Collected data:
%%

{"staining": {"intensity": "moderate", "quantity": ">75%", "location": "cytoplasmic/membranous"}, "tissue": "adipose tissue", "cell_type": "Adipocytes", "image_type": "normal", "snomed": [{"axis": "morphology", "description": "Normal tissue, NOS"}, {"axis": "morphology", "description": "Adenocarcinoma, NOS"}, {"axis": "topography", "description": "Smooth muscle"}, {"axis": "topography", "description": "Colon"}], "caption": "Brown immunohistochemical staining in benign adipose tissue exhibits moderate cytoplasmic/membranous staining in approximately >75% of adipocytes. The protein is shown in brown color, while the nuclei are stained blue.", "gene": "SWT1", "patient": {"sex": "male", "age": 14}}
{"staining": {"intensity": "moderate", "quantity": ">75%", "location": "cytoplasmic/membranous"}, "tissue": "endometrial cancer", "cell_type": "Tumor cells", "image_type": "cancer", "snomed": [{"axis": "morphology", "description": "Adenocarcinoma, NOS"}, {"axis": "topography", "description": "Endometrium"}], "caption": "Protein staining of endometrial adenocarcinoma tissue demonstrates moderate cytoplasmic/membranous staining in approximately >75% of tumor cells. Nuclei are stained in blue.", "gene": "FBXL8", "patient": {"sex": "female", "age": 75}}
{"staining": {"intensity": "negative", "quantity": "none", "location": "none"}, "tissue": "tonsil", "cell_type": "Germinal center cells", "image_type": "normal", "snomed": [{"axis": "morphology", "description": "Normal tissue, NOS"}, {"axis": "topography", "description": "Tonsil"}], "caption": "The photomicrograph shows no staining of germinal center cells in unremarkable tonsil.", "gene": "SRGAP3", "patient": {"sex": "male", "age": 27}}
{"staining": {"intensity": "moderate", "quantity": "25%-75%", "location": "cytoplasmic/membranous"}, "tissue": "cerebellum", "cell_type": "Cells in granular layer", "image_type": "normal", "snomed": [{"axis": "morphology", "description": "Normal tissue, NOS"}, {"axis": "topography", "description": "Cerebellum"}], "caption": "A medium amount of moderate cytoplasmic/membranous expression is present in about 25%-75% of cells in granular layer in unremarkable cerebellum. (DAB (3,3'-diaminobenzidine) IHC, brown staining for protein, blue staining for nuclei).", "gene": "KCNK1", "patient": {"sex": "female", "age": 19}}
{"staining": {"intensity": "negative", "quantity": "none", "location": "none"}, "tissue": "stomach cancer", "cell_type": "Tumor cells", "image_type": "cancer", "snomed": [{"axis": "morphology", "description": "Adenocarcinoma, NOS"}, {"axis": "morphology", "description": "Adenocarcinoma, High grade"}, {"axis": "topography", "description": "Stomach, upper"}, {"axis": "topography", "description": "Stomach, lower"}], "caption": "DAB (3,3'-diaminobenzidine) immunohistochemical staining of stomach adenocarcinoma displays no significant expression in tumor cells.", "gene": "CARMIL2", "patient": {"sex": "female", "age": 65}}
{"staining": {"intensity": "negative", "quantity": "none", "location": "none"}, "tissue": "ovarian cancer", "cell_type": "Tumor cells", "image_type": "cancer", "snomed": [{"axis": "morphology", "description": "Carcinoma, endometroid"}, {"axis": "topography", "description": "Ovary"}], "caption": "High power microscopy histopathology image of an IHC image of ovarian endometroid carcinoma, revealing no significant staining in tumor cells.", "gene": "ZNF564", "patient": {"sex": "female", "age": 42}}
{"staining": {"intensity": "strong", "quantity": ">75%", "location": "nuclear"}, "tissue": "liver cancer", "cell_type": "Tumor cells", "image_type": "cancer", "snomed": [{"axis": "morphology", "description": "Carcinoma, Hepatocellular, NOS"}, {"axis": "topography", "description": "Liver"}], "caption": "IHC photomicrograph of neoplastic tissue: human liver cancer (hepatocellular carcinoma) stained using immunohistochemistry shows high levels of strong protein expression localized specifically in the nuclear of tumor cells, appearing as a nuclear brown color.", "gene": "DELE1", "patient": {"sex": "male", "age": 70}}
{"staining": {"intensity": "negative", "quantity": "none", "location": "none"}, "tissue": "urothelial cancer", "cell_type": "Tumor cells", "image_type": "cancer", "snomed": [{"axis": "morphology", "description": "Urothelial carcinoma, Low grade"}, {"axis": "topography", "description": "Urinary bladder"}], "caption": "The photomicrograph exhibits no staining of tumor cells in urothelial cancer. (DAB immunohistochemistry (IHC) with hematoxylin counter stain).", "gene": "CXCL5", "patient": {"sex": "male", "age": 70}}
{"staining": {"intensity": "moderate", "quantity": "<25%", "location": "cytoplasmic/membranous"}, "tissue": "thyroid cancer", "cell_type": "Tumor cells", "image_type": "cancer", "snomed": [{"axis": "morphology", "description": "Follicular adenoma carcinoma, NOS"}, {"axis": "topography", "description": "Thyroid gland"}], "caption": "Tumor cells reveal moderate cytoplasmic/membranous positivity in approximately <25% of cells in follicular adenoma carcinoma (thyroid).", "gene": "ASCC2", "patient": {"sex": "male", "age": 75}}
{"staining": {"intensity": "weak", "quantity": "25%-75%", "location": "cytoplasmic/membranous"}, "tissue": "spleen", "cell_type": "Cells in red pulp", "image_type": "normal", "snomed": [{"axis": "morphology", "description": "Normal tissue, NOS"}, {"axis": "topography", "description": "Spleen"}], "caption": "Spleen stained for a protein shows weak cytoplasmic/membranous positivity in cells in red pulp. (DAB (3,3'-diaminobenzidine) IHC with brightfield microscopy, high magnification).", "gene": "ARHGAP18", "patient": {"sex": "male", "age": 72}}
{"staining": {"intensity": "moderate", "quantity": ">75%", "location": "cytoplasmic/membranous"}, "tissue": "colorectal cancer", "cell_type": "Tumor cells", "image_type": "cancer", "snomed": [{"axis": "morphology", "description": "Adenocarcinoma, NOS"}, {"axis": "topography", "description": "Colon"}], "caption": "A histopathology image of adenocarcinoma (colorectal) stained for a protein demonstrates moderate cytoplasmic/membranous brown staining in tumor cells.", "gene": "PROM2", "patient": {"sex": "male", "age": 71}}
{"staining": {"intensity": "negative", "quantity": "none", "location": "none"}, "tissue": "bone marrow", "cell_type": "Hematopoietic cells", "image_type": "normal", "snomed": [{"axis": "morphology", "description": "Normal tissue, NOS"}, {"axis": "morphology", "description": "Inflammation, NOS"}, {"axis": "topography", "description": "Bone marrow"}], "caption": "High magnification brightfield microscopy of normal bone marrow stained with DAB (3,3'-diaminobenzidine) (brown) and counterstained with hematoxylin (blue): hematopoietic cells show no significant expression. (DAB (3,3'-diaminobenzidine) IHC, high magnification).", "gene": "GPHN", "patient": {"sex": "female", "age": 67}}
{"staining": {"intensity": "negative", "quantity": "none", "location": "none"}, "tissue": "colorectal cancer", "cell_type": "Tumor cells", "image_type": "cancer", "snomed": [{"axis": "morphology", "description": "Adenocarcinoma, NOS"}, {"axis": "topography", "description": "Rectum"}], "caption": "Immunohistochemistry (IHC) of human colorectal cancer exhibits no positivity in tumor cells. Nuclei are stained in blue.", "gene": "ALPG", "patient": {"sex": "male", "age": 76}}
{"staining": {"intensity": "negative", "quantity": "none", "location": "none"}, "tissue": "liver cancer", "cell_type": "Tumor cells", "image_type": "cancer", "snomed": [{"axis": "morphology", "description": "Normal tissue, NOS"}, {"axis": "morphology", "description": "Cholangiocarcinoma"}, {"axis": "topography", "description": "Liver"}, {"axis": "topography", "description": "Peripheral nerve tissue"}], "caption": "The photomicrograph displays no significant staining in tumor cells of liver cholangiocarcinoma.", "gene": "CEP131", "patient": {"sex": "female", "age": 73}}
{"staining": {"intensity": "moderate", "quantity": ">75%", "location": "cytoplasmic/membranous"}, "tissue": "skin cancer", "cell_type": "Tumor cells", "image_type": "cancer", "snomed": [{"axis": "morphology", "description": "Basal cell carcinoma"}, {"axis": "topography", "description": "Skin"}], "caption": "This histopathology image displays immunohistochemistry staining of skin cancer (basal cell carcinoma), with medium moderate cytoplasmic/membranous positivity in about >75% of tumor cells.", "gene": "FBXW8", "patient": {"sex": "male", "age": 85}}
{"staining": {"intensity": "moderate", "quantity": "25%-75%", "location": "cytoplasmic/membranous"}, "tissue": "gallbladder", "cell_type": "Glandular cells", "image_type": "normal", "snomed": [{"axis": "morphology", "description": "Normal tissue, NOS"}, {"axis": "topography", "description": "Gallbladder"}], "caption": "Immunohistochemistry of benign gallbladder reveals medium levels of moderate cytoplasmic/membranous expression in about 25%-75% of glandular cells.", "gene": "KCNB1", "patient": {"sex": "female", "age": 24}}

%%

Activity: Given the word "levels", show every line of the records that contains it.

Task response:
{"staining": {"intensity": "strong", "quantity": ">75%", "location": "nuclear"}, "tissue": "liver cancer", "cell_type": "Tumor cells", "image_type": "cancer", "snomed": [{"axis": "morphology", "description": "Carcinoma, Hepatocellular, NOS"}, {"axis": "topography", "description": "Liver"}], "caption": "IHC photomicrograph of neoplastic tissue: human liver cancer (hepatocellular carcinoma) stained using immunohistochemistry shows high levels of strong protein expression localized specifically in the nuclear of tumor cells, appearing as a nuclear brown color.", "gene": "DELE1", "patient": {"sex": "male", "age": 70}}
{"staining": {"intensity": "moderate", "quantity": "25%-75%", "location": "cytoplasmic/membranous"}, "tissue": "gallbladder", "cell_type": "Glandular cells", "image_type": "normal", "snomed": [{"axis": "morphology", "description": "Normal tissue, NOS"}, {"axis": "topography", "description": "Gallbladder"}], "caption": "Immunohistochemistry of benign gallbladder reveals medium levels of moderate cytoplasmic/membranous expression in about 25%-75% of glandular cells.", "gene": "KCNB1", "patient": {"sex": "female", "age": 24}}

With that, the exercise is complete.